Automatic Security-Flaw Detection — Towards a Fair Evaluation and Comparison

Bernhard Berger; Christina Plump

In: Software and Systems Modeling (SoSyM), Springer Science and Business Media LLC, 2025.

Abstract

Threat Modeling is an essential step in secure software system development. It is a (so far) manual, attacker-centric approach for identifying architecture-level security flaws during the planning phase of software systems. In recent years, academia has presented ideas to automate threat detection that do not focus on a particular class of security flaws but offer means of pattern-based security flaw descriptions. However, comparing presented ideas (tools) for automated threat detection contains the potential for unwilling bias or restricted information content. In this work, we investigate the process of comparing automatic security flaw detection tools, clarify common pitfalls during this process, and propose a fair, reproducible, and informative comparison approach to be used as a community standard. We additionally discuss the necessary steps for the community to effectively implement this approach and support improved comparisons and evaluations in the future. We use a previously published case study to determine problems with current comparison techniques and classify different levels of comparison to be used for future reference as our main contribution. As a consequence, we propose using a model-based approach for specifying security flaws and apply an existing natural language-based catalogue to this model-based approach.
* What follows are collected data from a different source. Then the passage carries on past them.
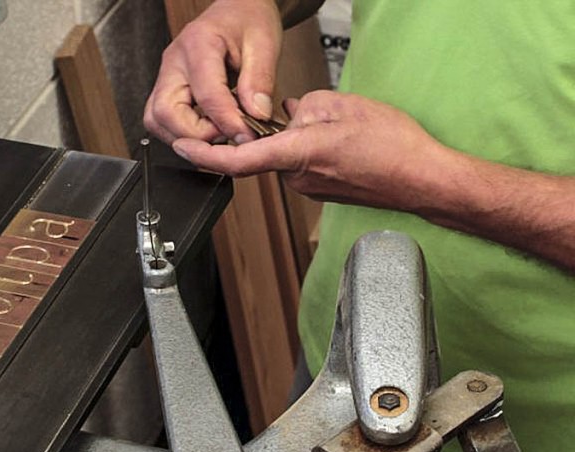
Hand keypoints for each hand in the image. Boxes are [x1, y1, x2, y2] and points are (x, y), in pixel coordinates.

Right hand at [144, 0, 282, 144]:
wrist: (237, 10)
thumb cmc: (247, 20)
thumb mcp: (264, 44)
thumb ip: (260, 80)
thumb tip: (256, 115)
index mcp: (198, 43)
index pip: (206, 95)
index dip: (226, 121)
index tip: (246, 134)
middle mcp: (173, 62)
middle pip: (165, 113)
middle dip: (197, 134)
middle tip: (228, 135)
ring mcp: (165, 77)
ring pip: (156, 121)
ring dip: (186, 137)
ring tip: (218, 133)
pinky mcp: (166, 89)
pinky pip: (161, 120)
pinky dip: (182, 132)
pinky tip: (207, 128)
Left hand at [171, 91, 449, 212]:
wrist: (422, 179)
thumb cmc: (393, 147)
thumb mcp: (343, 105)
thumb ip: (304, 105)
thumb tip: (289, 113)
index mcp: (298, 155)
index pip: (238, 159)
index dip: (204, 155)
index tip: (182, 148)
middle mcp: (297, 179)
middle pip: (266, 149)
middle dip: (280, 128)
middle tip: (318, 115)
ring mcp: (308, 189)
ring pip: (286, 155)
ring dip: (301, 138)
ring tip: (342, 130)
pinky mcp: (318, 192)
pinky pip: (302, 165)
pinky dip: (312, 149)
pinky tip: (343, 142)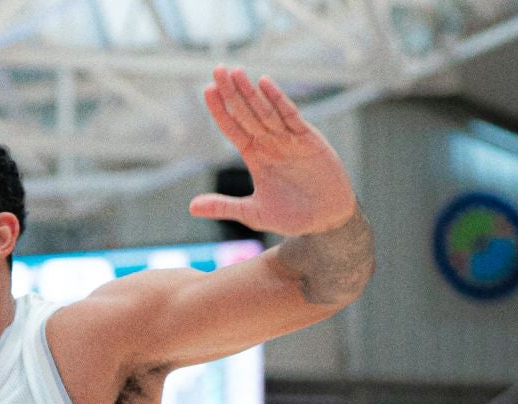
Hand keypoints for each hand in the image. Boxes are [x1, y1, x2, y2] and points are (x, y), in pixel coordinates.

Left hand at [190, 66, 356, 235]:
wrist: (326, 220)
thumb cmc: (291, 216)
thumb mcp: (252, 213)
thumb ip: (224, 206)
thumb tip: (191, 207)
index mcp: (256, 156)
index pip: (233, 128)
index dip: (220, 110)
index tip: (207, 91)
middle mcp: (271, 143)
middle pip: (246, 112)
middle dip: (231, 92)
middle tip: (217, 69)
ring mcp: (289, 139)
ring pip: (265, 110)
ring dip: (250, 92)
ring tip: (235, 72)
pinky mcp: (309, 140)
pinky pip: (290, 116)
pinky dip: (278, 100)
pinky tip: (265, 84)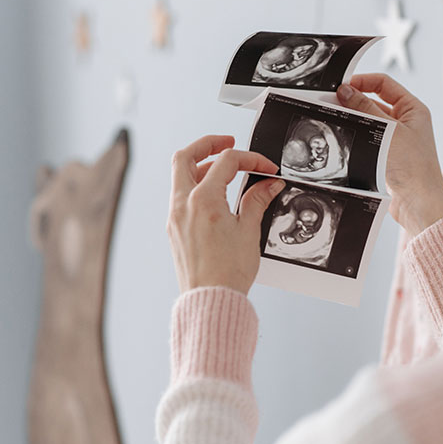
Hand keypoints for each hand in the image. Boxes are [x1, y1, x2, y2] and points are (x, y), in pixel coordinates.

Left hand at [167, 135, 285, 293]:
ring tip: (223, 170)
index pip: (226, 162)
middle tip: (228, 143)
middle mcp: (183, 205)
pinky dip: (196, 186)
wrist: (211, 300)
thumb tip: (268, 184)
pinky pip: (180, 196)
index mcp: (203, 200)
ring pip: (180, 176)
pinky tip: (215, 195)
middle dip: (207, 144)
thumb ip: (257, 201)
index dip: (251, 159)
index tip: (266, 168)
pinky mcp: (174, 229)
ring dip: (201, 166)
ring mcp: (175, 217)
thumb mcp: (249, 231)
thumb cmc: (228, 272)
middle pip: (186, 156)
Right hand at [337, 74, 442, 234]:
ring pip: (369, 122)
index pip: (384, 84)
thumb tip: (346, 90)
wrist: (418, 202)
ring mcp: (397, 140)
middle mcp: (406, 122)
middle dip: (354, 101)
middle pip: (375, 102)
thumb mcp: (386, 131)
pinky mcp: (388, 156)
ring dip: (354, 120)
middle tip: (332, 102)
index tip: (342, 86)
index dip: (362, 81)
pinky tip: (344, 137)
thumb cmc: (413, 167)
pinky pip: (368, 139)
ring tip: (335, 119)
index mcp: (413, 109)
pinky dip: (356, 137)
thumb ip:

Furthermore, we introduce an inspection process model (for providing a standard to specify findings of a threat detection process) to streamline the evaluation and comparisons of automatic security flaw detection tools. We provide an exemplary evaluation of this detection guideline and inspection process model along the lines of both automatic approaches from the original case study. All artefacts of the work are publicly available to support the research community and to create a common baseline for future tool comparisons.